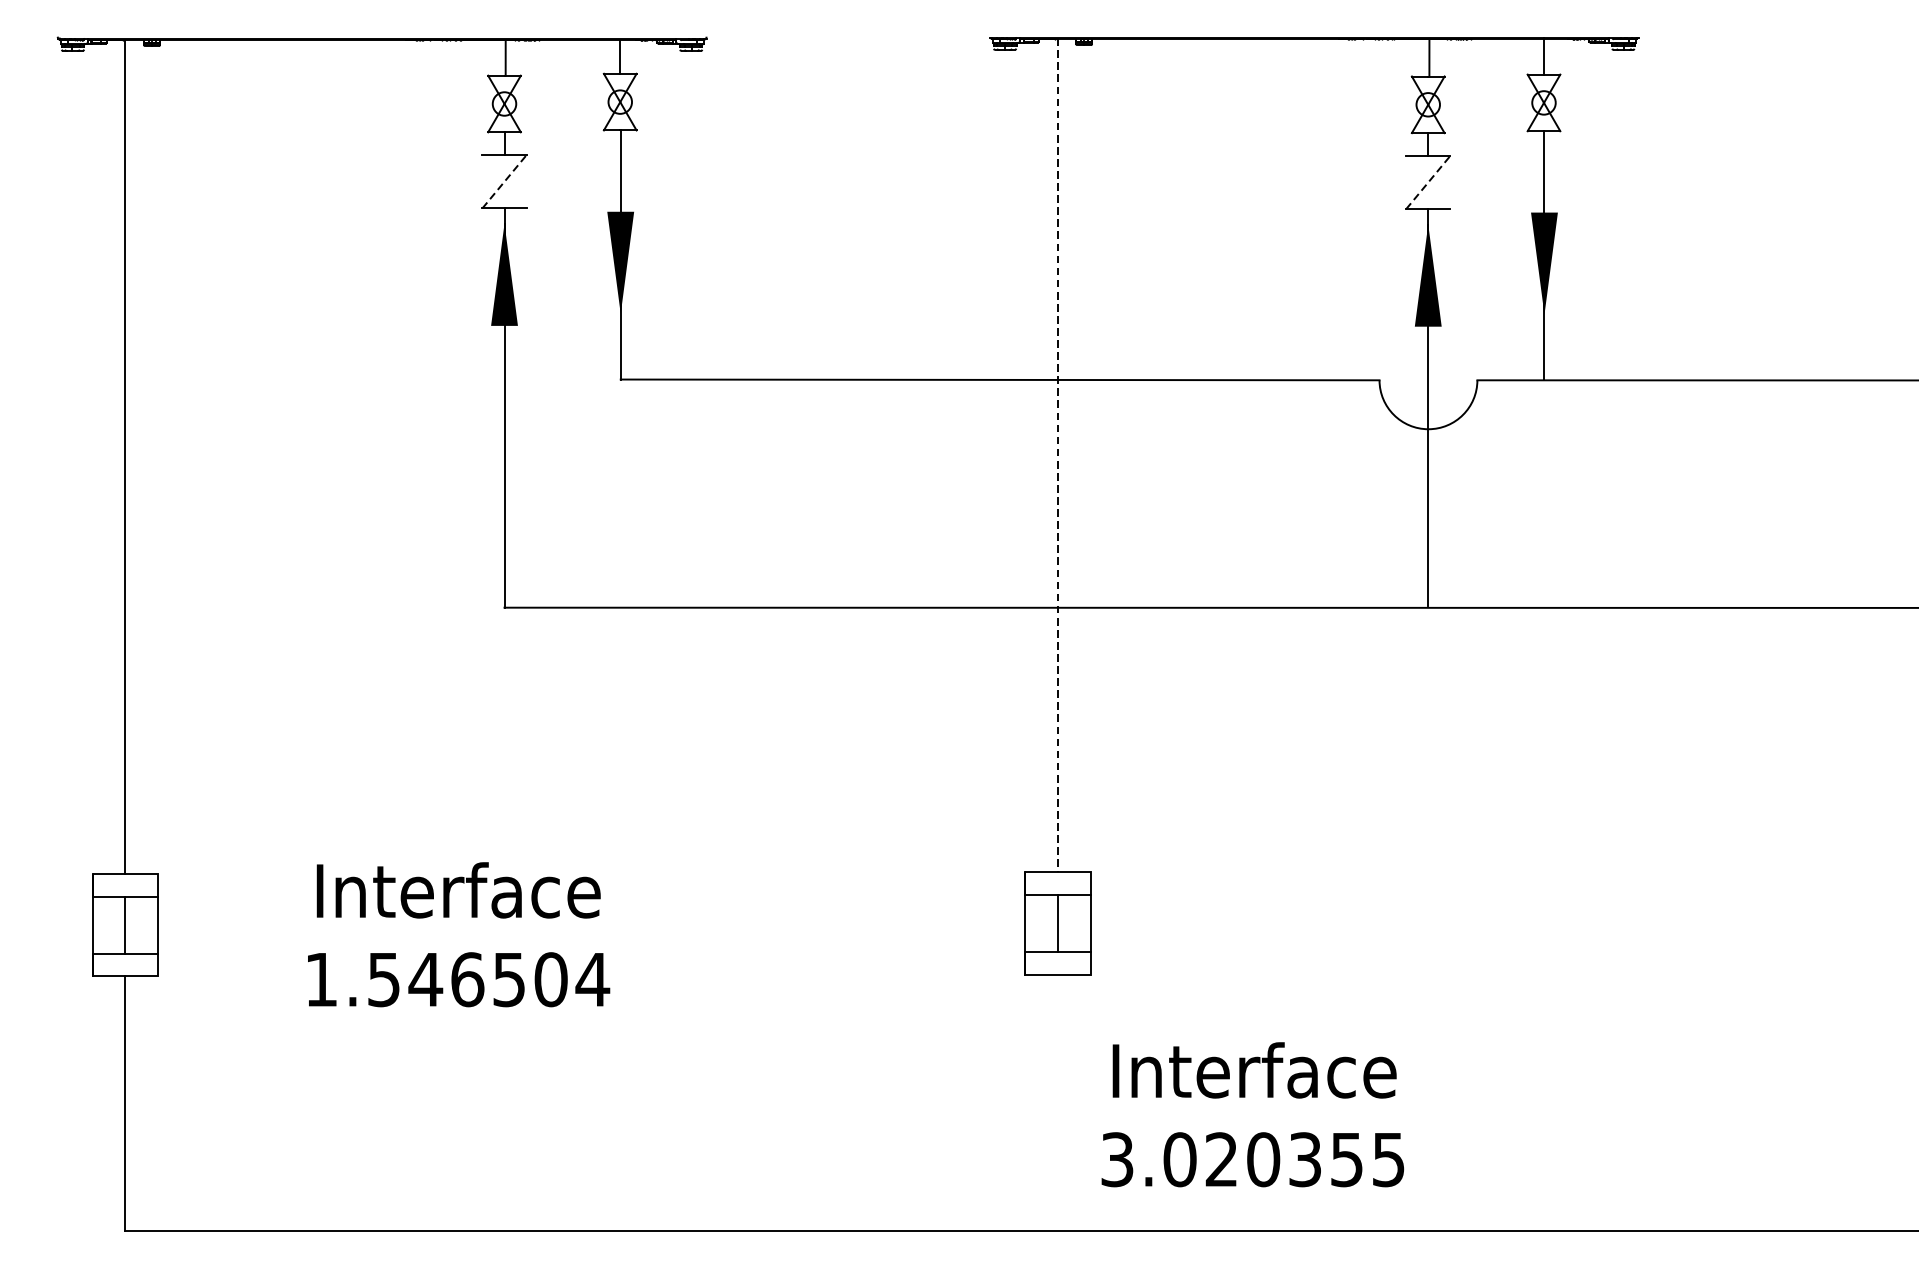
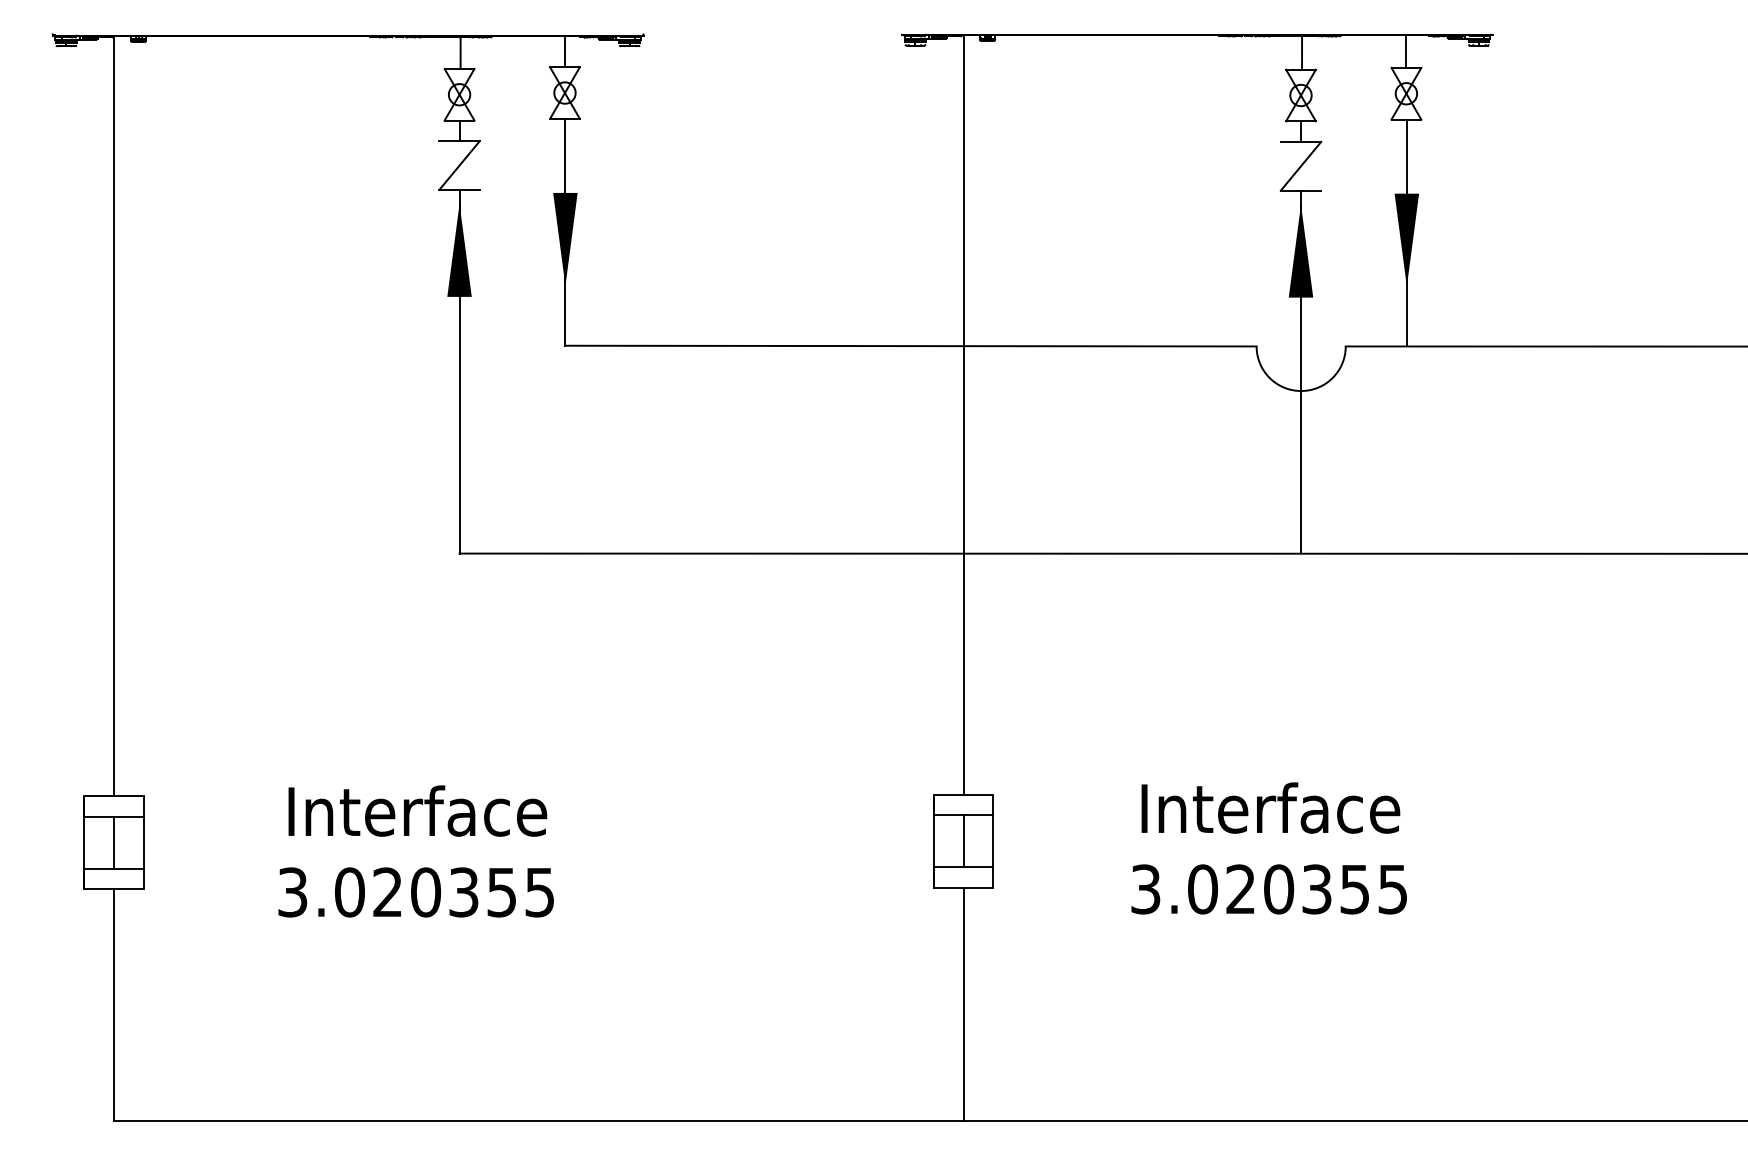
line: (504, 181) -> (459, 165), dashed -> solid
line: (1427, 182) -> (1300, 166), dashed -> solid
line: (1057, 455) -> (963, 414), dashed -> solid
text: (457, 979) -> (416, 892), 1.546504 -> 3.020355
line: (1057, 1102) -> (963, 1004), added
text: (1252, 1114) -> (1268, 848), moved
##########
Task instructions: Copy only the stretch running from the line containing "line: (1057, 1102) -> (963, 1004), added" to the final line of the entries, both ends included, exactly as it stands.

Written response:
line: (1057, 1102) -> (963, 1004), added
text: (1252, 1114) -> (1268, 848), moved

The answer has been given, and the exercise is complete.